• **INSTRUCTIONS FOR THE TASK**: Transcribe the stretch of the MD&A excerpt from "All currency amounts" through "the Majesco Reorganization.".

• **DOCUMENT SEGMENT**:

Our Management’s Discussion and Analysis of Financial Condition and Results of Operations (“MD&A”) includes the following: a business overview that provides a high level summary of our operating results that affect our business; a more detailed analysis of our results of operations; our liquidity and capital resources, which discusses key aspects of our statements of cash flows, changes in our balance sheets and our financial commitments; and a summary of our critical accounting policies and estimates we believe are important to understanding the assumptions and judgments incorporated in our reported financial results. Our MD&A should be read in conjunction with the Selected Financial Data and Financial Statements contained in this proxy statement/prospectus. The following discussion contains forward-looking statements that are subject to risks and uncertainties. Actual results may differ from those referred to herein due to a number of factors, including but not limited to risks described in section entitled “Risk Factors” in this proxy statement/​prospectus.
All currency amounts in this MD&A are in thousands unless indicated otherwise. Except where context requires otherwise, references in this MD&A to “Majesco,” “we” or “us” are to Majesco and its subsidiaries on a worldwide consolidated basis after giving effect to the Majesco Reorganization.

• **RECORDS SUPPLIED**:
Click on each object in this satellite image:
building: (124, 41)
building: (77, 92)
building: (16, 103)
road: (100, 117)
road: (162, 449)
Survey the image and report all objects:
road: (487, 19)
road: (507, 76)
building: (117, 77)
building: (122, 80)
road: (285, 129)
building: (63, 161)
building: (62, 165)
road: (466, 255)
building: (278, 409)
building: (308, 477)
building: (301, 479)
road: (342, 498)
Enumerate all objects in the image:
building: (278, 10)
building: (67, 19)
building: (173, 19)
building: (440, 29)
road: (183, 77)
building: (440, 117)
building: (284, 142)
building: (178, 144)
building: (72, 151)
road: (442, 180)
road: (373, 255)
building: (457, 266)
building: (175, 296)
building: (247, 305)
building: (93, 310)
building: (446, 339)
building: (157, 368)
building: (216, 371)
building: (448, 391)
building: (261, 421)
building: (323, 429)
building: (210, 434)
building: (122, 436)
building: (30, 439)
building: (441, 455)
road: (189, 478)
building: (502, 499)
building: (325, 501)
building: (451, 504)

• **OUTPUT BELOW**:
All currency amounts in this MD&A are in thousands unless indicated otherwise. Except where context requires otherwise, references in this MD&A to “Majesco,” “we” or “us” are to Majesco and its subsidiaries on a worldwide consolidated basis after giving effect to the Majesco Reorganization.